## RECORDS FOR THIS TASK
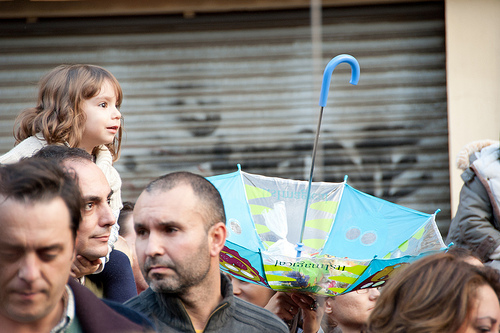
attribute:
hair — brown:
[0, 154, 92, 204]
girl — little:
[0, 62, 127, 277]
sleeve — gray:
[449, 168, 498, 267]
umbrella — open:
[185, 55, 459, 299]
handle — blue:
[319, 53, 360, 108]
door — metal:
[4, 8, 449, 237]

## WHAT YOU NEED TO DO
Copy the lines above word for word, without the pictures.

## OUTPUT FOR THIS TASK
attribute:
hair — brown:
[0, 154, 92, 204]
girl — little:
[0, 62, 127, 277]
sleeve — gray:
[449, 168, 498, 267]
umbrella — open:
[185, 55, 459, 299]
handle — blue:
[319, 53, 360, 108]
door — metal:
[4, 8, 449, 237]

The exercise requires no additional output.